DATA EXTRACTS:
———

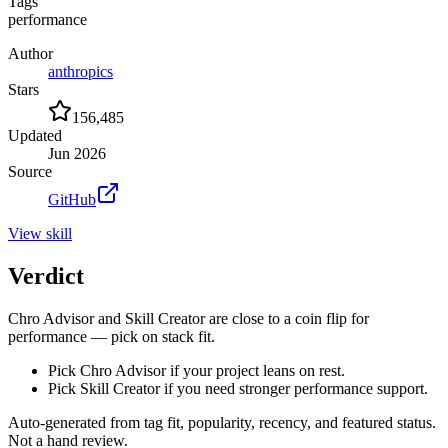
Tags
performance
Author
anthropics
Stars
156,485
Updated
Jun 2026
Source
GitHub
View
skill
Verdict
Chro Advisor and Skill Creator are close to a coin flip for
performance — pick on stack fit.
Pick Chro Advisor if your project leans on rest.
Pick Skill Creator if you need stronger performance support.
Auto-generated from tag fit, popularity, recency, and featured status.
Not a hand review.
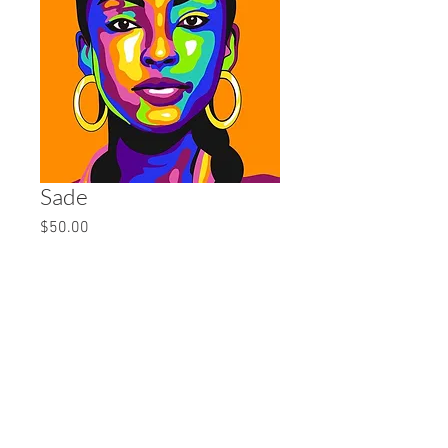
Sade
Price
$50.00
Quantity
*
Add to Cart
16x20 Canvas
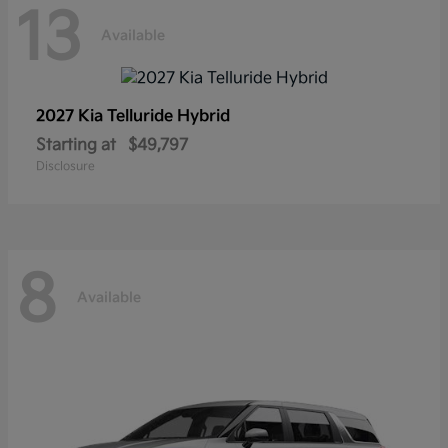
13
Available
2027 Kia
Telluride Hybrid
Starting at
$49,797
Disclosure
8
Available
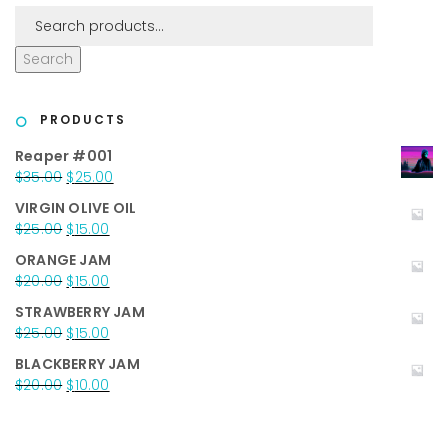
Search
PRODUCTS
Reaper #001
Original
Current
$
35.00
$
25.00
price
price
VIRGIN OLIVE OIL
was:
is:
Original
Current
$
25.00
$
15.00
$35.00.
$25.00.
price
price
ORANGE JAM
was:
is:
Original
Current
$
20.00
$
15.00
$25.00.
$15.00.
price
price
STRAWBERRY JAM
was:
is:
Original
Current
$
25.00
$
15.00
$20.00.
$15.00.
price
price
BLACKBERRY JAM
was:
is:
Original
Current
$
20.00
$
10.00
$25.00.
$15.00.
price
price
was:
is:
$20.00.
$10.00.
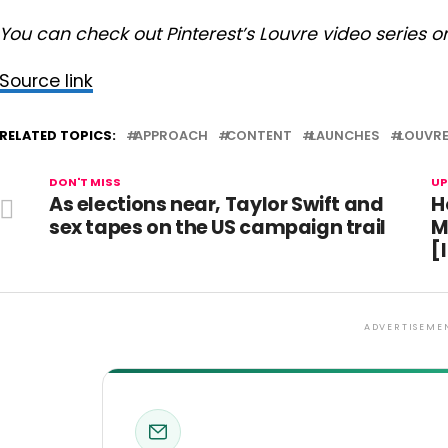
You can check out Pinterest’s Louvre video series o
Source link
RELATED TOPICS:
APPROACH
CONTENT
LAUNCHES
LOUVR
DON'T MISS
UP
As elections near, Taylor Swift and
H
sex tapes on the US campaign trail
M
[
ADVERTISEME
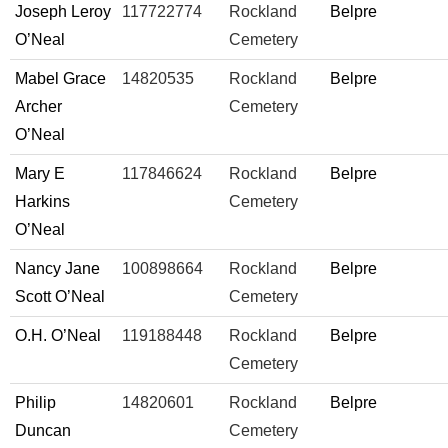
Joseph Leroy
117722774
Rockland
Belpre
O’Neal
Cemetery
Mabel Grace
14820535
Rockland
Belpre
Archer
Cemetery
O’Neal
Mary E
117846624
Rockland
Belpre
Harkins
Cemetery
O’Neal
Nancy Jane
100898664
Rockland
Belpre
Scott O’Neal
Cemetery
O.H. O’Neal
119188448
Rockland
Belpre
Cemetery
Philip
14820601
Rockland
Belpre
Duncan
Cemetery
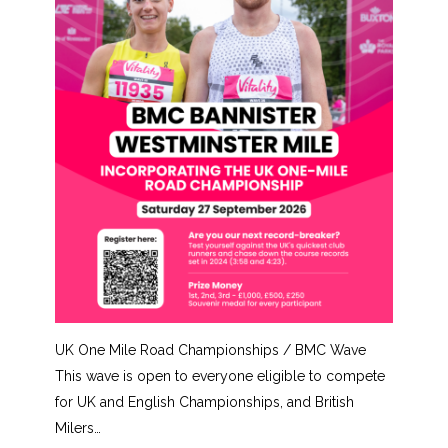
UK One Mile Road Championships / BMC Wave
This wave is open to everyone eligible to compete
for UK and English Championships, and British
Milers…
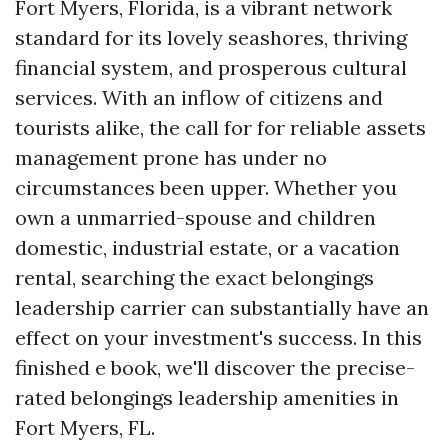
Fort Myers, Florida, is a vibrant network
standard for its lovely seashores, thriving
financial system, and prosperous cultural
services. With an inflow of citizens and
tourists alike, the call for for reliable assets
management prone has under no
circumstances been upper. Whether you
own a unmarried-spouse and children
domestic, industrial estate, or a vacation
rental, searching the exact belongings
leadership carrier can substantially have an
effect on your investment's success. In this
finished e book, we'll discover the precise-
rated belongings leadership amenities in
Fort Myers, FL.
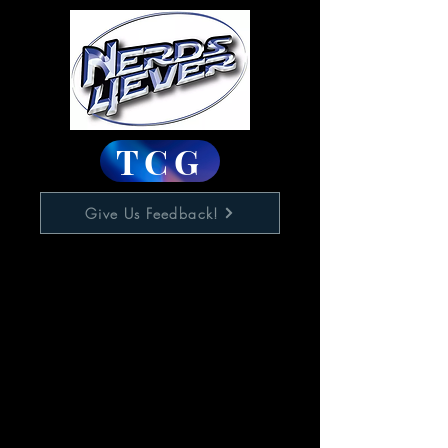
TCG
Give Us Feedback!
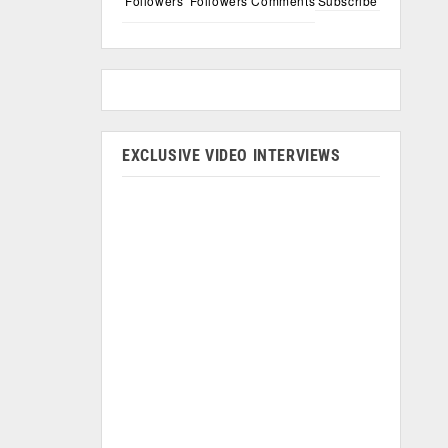
Followers
Followers
Comments
Subscribe
EXCLUSIVE VIDEO INTERVIEWS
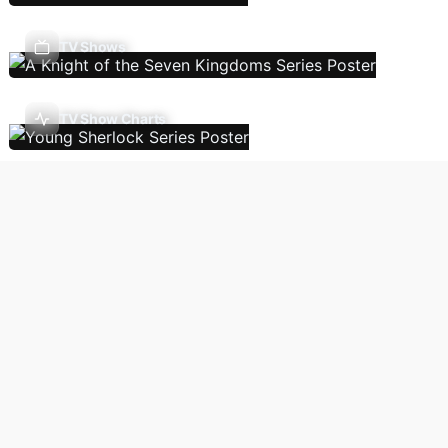
TV Shows
TV Show Charts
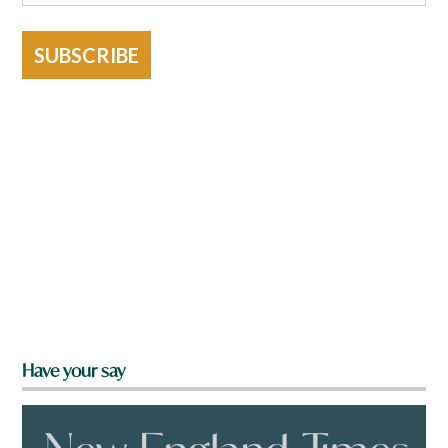
SUBSCRIBE
Have your say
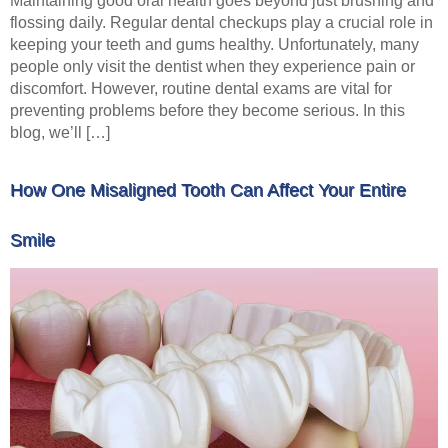
Maintaining good oral health goes beyond just brushing and
flossing daily. Regular dental checkups play a crucial role in
keeping your teeth and gums healthy. Unfortunately, many
people only visit the dentist when they experience pain or
discomfort. However, routine dental exams are vital for
preventing problems before they become serious. In this
blog, we’ll […]
How One Misaligned Tooth Can Affect Your Entire
Smile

———

PROBLEM: Copy exactly what appears in the entries, beginning with the first line and ending with the line that has "Pick Skill Creator", but not the pictures.

REPLY TO THE TASK:
Tags
performance
Author
anthropics
Stars
156,485
Updated
Jun 2026
Source
GitHub
View
skill
Verdict
Chro Advisor and Skill Creator are close to a coin flip for
performance — pick on stack fit.
Pick Chro Advisor if your project leans on rest.
Pick Skill Creator if you need stronger performance support.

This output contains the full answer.